[ad_1]
He has 73 Royal Ascot winners to his name and yet, for Frankie Dettori, none may come bigger than next week’s Gold Cup. The 50-year-old is certainly feeling the pressure.
Dettori is set to be reunited with one of his oldest friends Stradivarius, a pairing that have won Thursday’s feature contest for the past three years.
A fourth success would equal the record of the great Yeats and cement the place of both horse and jockey in the history books.
“I have the pressure of doing it for him because I want him to be remembered as one of the greats,” Dettori told Sky Sports Racing.
“He’s probably going to have one last shot at this so I just want to make sure that I get it right.
“It will be amazing. At the moment I don’t want to think about if he wins, I just hope we can get him there in one piece and in the best form that we can.
“The celebration is always easy after.”
Dettori’s partying – or at least his previous efforts – have led trainer John Gosden to draw parallels with the “flamboyant” nature of Stradivarius.
“[Dettori] enjoys riding this horse and the horse is not unlike him,” Gosden said. “I should think Frankie going into a disco in his youth is rather like this horse when he goes into the paddock and starts shouting and screaming at everyone.
“I think to that extent they were probably born to be together.”
Recent Oaks winner Dettori shows no sign of slowing and nor does the seven-year-old Stradivarius.
The consensus from the Gosden yard – where son Thady is now joint-license holder – is that their evergreen stable star retains the same enthusiasm for the game.
“He’s a remarkable horse,” Thady said. “To sustain that level of form for those years and to keep sounds and mentally enjoying the game is pretty special.
“The key thing about him is he’s been a lot of fun to be around. He’s a very flamboyant horse as you see on track and off track.
“He must have been up Warren Hill [their Newmarket gallops] a thousand plus times and every day he goes up there with the same zest and zeal since he first arrived.”
Rab Havlin, who rode Stradivarius to the first of his 17 career victories at Newcastle in November 2016, agrees.
“He seems as if he wants it more than ever,” Havlin said. “He’s a little bit more fierce in the box, more coltish on the heath, but when he gets on the gallops he’s his same old self.
“A long with Enable, he’s become a bit of a people’s horse so in that sense he’s a type of legend and I’m sure he’ll be remembered that way when he retires.
“He likes to say hello to the ladies every morning. He seems to be able to pick out the best fillies on the heath in the morning and he gives them a little shout.
“He’s obviously filling his diary already.”
Despite dominating his division for so long, Stradivarius found himself facing plenty of questions on his seasonal reappearance at Ascot in April, having ended 2020 with disappointing runs in the Prix de l’Arc de Triomphe and Long Distance Cup.
The answer, though, was fairly emphatic. Dettori declaring the dream of a fourth Gold Cup “is still alive” after victory in the Longines Sagaro Stakes.

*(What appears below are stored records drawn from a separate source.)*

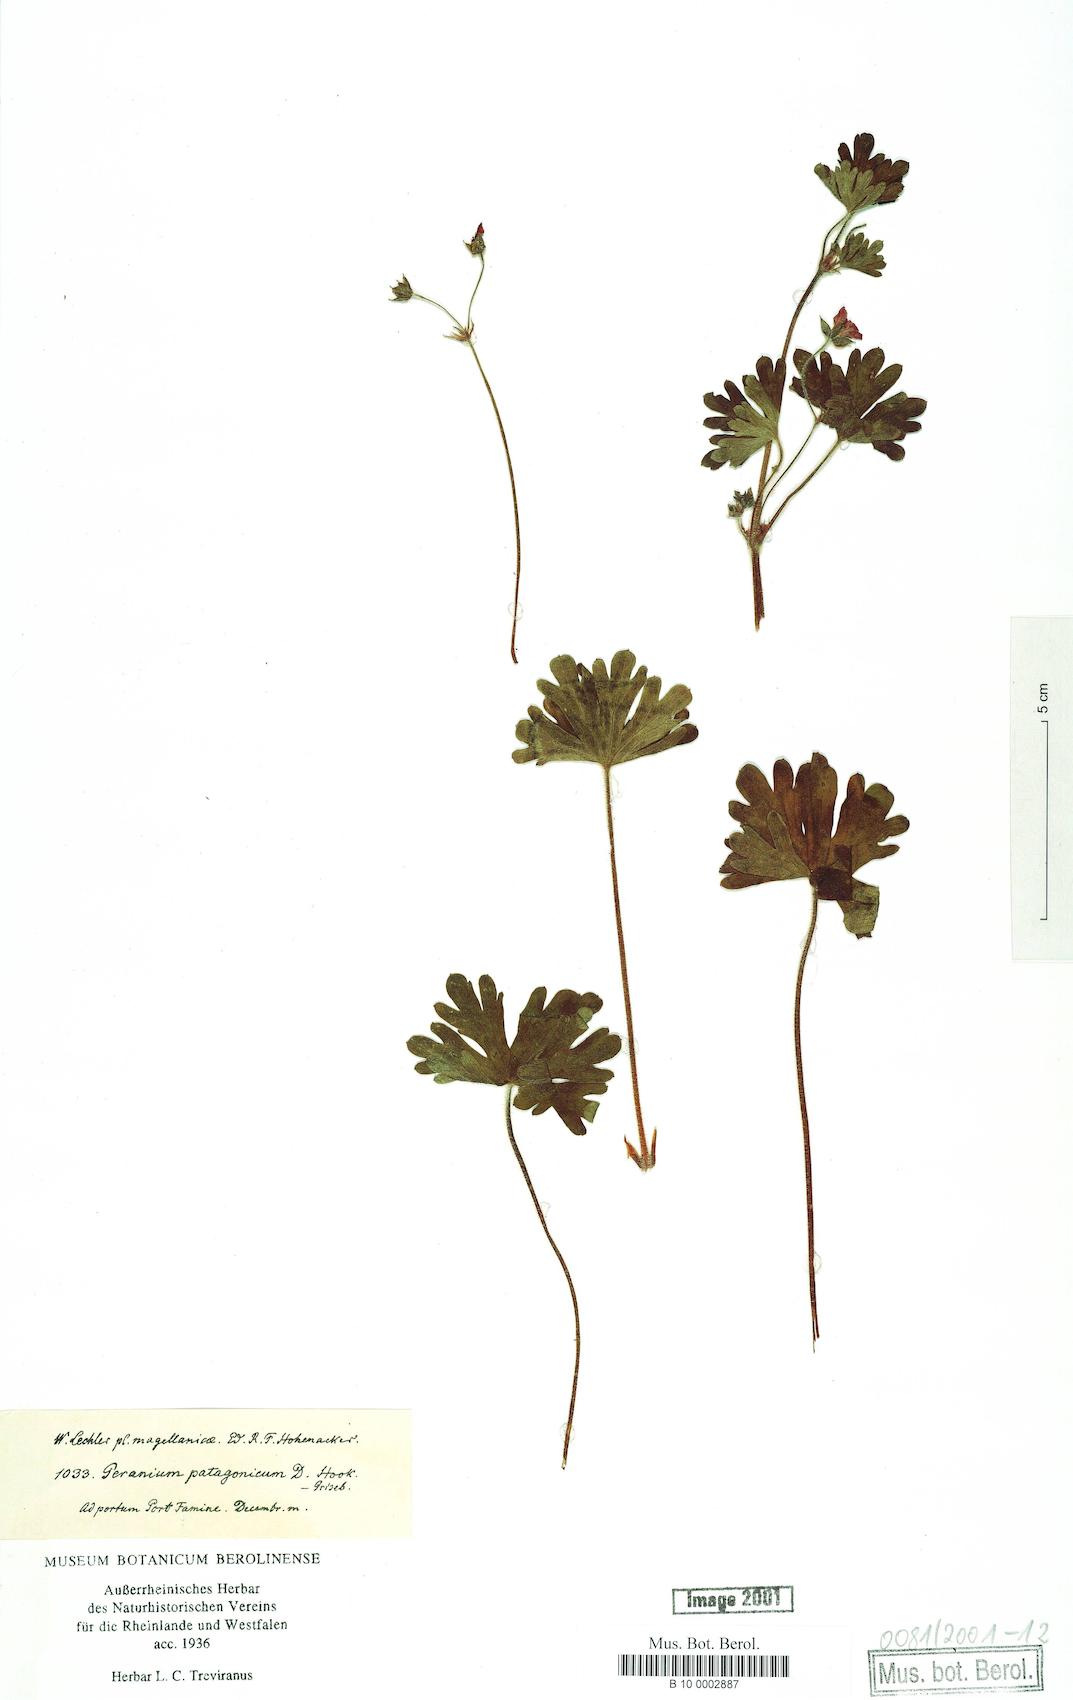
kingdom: Plantae
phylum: Tracheophyta
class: Magnoliopsida
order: Geraniales
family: Geraniaceae
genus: Geranium
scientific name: Geranium berteroanum
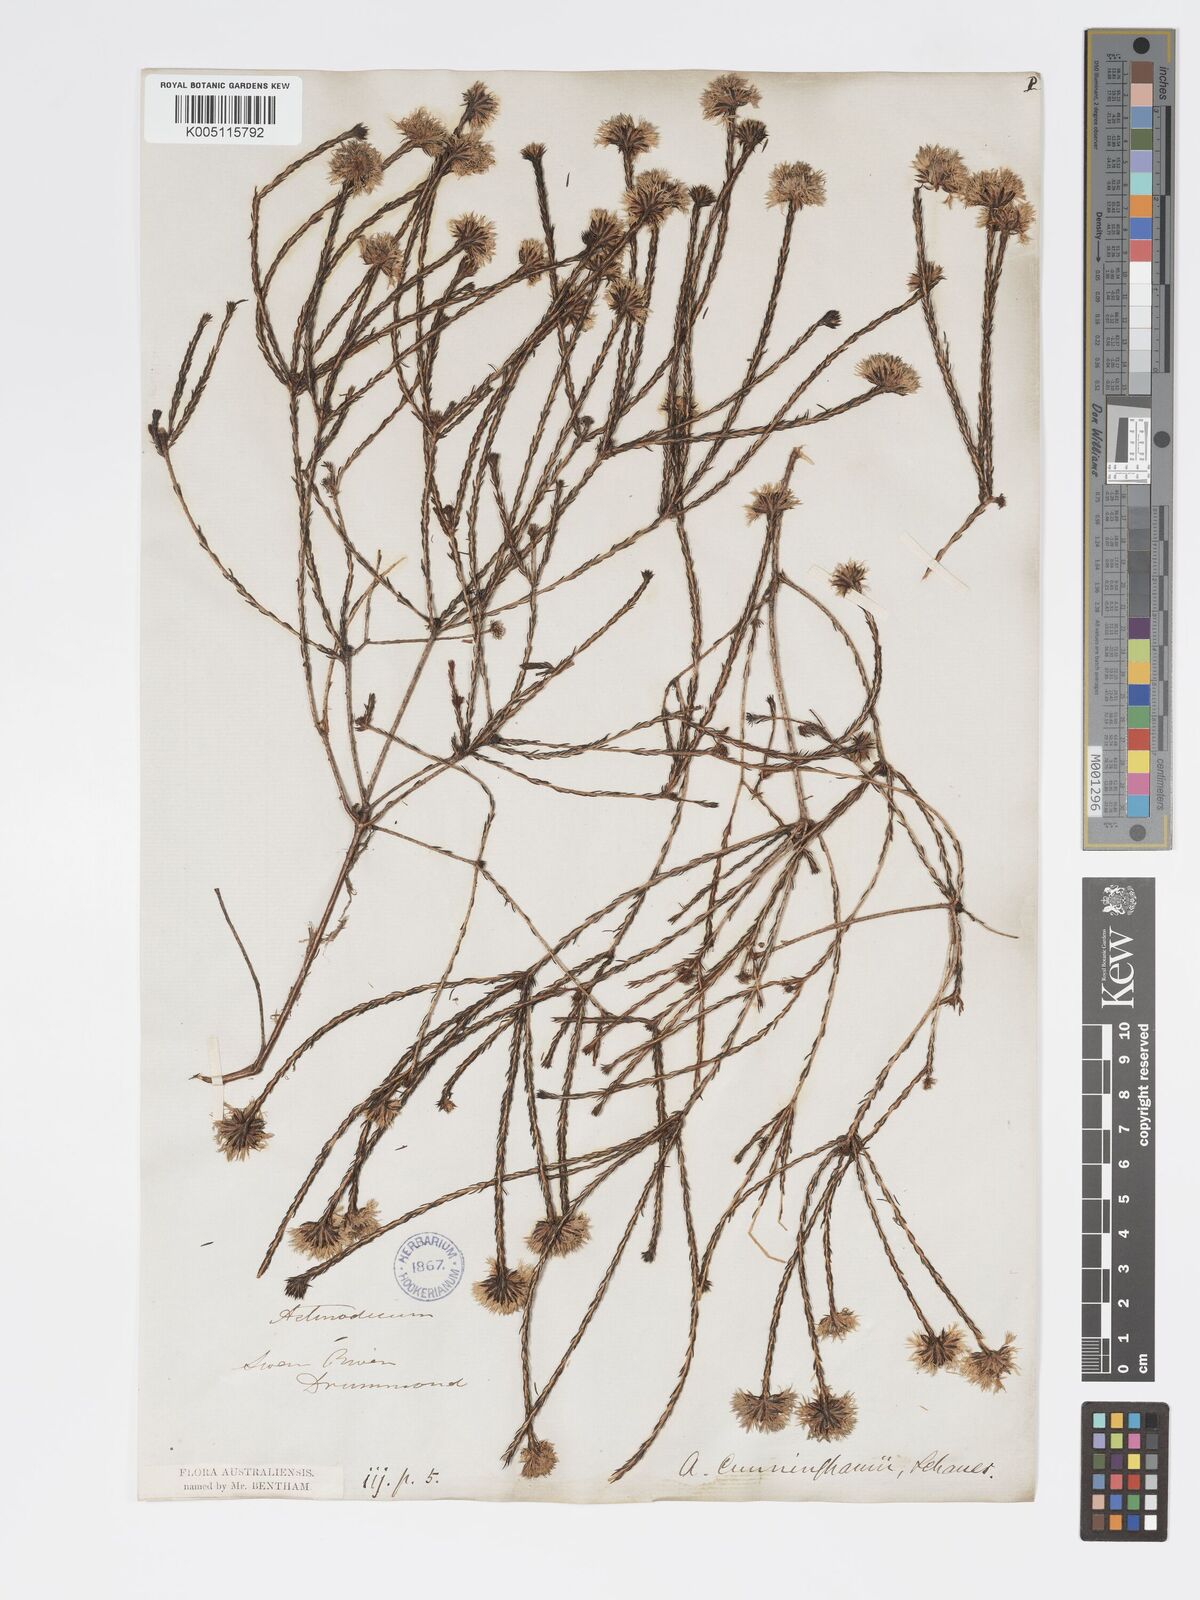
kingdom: Plantae
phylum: Tracheophyta
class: Magnoliopsida
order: Myrtales
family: Myrtaceae
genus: Actinodium
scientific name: Actinodium cunninghamii
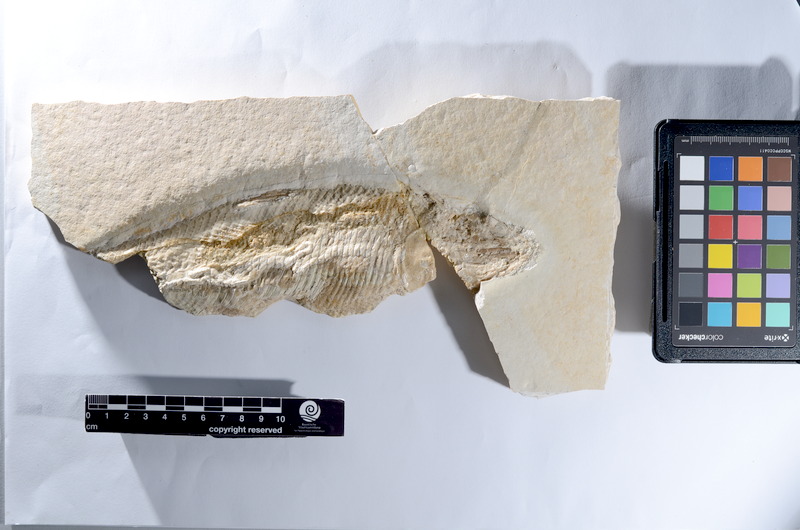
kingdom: Animalia
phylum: Chordata
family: Pholidophoridae
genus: Pholidophorus
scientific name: Pholidophorus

“He looks great,” Dettori said. “When I’m on top it’s an amazing feeling to be able to follow the horses in front of you and then pass them instantaneously.
“He’s a very clever horse because he does what he has to do but he doesn’t overdo it. Once he’s got the race won he thinks he’s done enough.”
John Gosden added: “For a stayer he has that one deadly weapon and that’s his turn of foot.
“This is a horse that doesn’t grind it out, he does it with that class. Let’s hope that at seven years old he can still maintain that.
“He ran a nice trial the other day and now we’ll build him up to the main event.”
Gosden senior has seen it all before and he is not letting himself get carried away in the gravity of the moment.
“If he runs a huge race and he’s right there at the finish, at that age it’s a great achievement,” he said.
“These are never easy, particularly two-and-a-half miles round Ascot in a Gold Cup, but it will be a massive achievement for the horse.”